Exercise tasks:
(1) List every person quoted by name in the news report on nursing homes seeking state aid, along with the role the report gives each one.
(2) Pick up the news report on nursing homes seeking state aid after its last sentence and carry it on.

Passage provided:
Nursing homes issued a dire warning Wednesday, with owners saying many of them could close without more help from Hartford.
State leaders heard desperate pleas from facilities and the people who live there during a virtual hearing.
At nursing homes, COVID-19 cases may be down, but the suffering continues for the people who live there.
“This fragile population has been shuttered away, out of sight; no voice and with no light at the end of the tunnel,” says Elizabeth Stern, a nursing home patient’s daughter.
Families begged for more ways to visit their loved ones during the hearing.
“We’re going to lose folks to broken hearts and loneliness,” says state Rep. Michelle Cook.
In the meantime, nursing homes issued a warning – advocates say many homes could close.
“The state must step in with additional financial relief,” says Mag Morelli, of Leading Age CT.
Facilities say they’re barely making ends meet with extra COVID-19 costs.
“Measures such as modifications to the semi-private rooms to allow for quarantine isolation, modifications to dining areas and related furniture purchases to ensure social distancing. Acquisition of automated screening technology,” says Morelli.

Listed records:
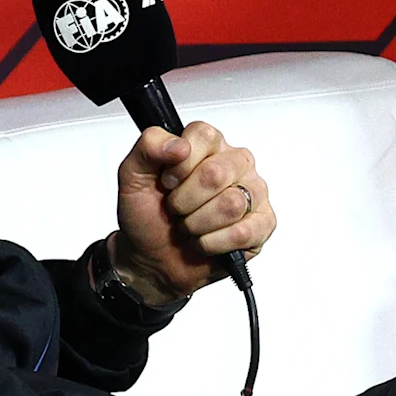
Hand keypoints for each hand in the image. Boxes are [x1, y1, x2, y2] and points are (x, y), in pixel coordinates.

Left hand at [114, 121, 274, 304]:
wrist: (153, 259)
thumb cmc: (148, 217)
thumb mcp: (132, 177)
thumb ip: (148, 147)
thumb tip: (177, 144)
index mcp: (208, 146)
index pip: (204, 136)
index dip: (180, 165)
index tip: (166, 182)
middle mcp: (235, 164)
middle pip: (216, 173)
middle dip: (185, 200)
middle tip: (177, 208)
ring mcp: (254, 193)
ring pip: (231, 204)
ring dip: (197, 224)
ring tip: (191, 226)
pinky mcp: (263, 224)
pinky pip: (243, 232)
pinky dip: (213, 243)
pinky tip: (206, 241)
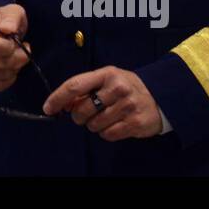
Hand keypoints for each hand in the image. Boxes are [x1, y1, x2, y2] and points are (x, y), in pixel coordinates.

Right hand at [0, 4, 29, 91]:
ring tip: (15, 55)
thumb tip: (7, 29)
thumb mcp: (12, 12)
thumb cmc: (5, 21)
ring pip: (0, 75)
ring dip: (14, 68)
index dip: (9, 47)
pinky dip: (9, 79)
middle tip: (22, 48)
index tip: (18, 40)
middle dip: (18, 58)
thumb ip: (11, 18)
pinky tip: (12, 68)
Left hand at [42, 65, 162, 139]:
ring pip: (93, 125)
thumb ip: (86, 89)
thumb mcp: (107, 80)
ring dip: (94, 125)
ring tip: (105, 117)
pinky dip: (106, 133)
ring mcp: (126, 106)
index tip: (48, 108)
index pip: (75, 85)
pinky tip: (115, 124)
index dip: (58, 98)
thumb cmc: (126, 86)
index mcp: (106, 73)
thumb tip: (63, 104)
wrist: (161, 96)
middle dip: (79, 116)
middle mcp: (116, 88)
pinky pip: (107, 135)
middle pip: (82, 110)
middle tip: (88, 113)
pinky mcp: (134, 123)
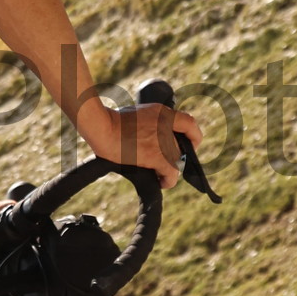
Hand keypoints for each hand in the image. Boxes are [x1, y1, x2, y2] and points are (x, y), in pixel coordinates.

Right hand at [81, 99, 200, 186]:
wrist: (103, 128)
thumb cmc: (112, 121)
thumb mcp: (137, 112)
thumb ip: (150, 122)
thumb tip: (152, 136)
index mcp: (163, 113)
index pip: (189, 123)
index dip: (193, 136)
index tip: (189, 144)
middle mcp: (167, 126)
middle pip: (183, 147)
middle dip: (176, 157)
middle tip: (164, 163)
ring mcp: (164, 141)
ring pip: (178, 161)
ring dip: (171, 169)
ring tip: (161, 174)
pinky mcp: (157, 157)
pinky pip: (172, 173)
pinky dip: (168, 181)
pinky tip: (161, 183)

Task-by-task results:
(1)
Elizabeth Stern, a nursing home patient's daughter
State Rep. Michelle Cook
Mag Morelli, of Leading Age CT

(2)
Gov. Ned Lamont says nursing homes already got a raise. The state is also doing mass testing for workers.
“We wanted to make sure a lot of that went to the front-line workers; those nurses who, every day, showed up,” says Lamont.
Front-line workers say the entire nursing home industry needs an overhaul.
“Many of our members who have died, died making $15 an hour. That, to me, is a moral tragedy,” says Jesse Martin, of SEIU 1199 Union.
The pay is so low that many staffers say they work at multiple nursing homes. An independent auditor the state hired says that has to stop as it’s a recipe for spreading COVID-19.